To remedy this, we often organise our code into their own projects within the solution. This is another form of encapsulation.

One common technique is named "Model, View, Controller". This involves separating our code into "layers".

Model

This is our data layer. It describes what data looks like (e.g. Users, Cars, Products).

View

This is what the client interacts with. It could be a HTML page, a terminal output or a JSON response from a RESTful API. With API's, the view (JSON) is a representation of a data model.

Controller

This layer is responsible for translating interactions from the View layer into logic in our program. If a user clicks a button on a view, the controller decides what to do with that action. Consider the scenario below:

  • User clicks on a "Create Product" button in a view
  • A controller class might validate that the user entered a valid product name before telling the Model layer to create the product
  • A repository class takes care of creating the Product model in a database and lets the controller know when it's done
  • The controller notifies the view that the product was created
  • The view displays a "Success!" message to the user

This approach to designing a system allows us to keep things organised and modular with each layer responsible for very specific tasks.

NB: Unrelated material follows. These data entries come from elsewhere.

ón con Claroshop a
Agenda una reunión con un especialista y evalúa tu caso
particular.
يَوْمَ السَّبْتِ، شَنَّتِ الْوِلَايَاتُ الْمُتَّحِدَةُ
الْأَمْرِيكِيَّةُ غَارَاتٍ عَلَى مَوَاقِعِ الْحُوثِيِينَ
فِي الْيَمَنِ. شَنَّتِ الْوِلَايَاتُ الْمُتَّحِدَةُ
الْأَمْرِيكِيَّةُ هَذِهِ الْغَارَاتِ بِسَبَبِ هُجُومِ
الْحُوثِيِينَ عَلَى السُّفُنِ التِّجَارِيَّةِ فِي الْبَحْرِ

If we wanted to change our database later, we'd only need to change the Model layer without touching the Controller or View layers.

Instructions

  1. Fork this repository
  2. Clone your fork to your machine
  3. Open the project in Visual Studio
  4. Take a look in the bagels package to see an example of how an API might be structured using the MVC approach (we are using in this exercise the ASP.NET, to be able to visualize the api endpoints and the data in the browser).
  5. Create your own Products classes: Products model ProductRepository repository class with some CRUD Inject the repository into the ProductsController and write controller CRUD methods

Use sample API code provided. implement this API spec following an MVC approach.

Extensions

This API spec contains some additions to the core spec, including adding error responses under certain scenarios and allowing clients to optionally filter products by category.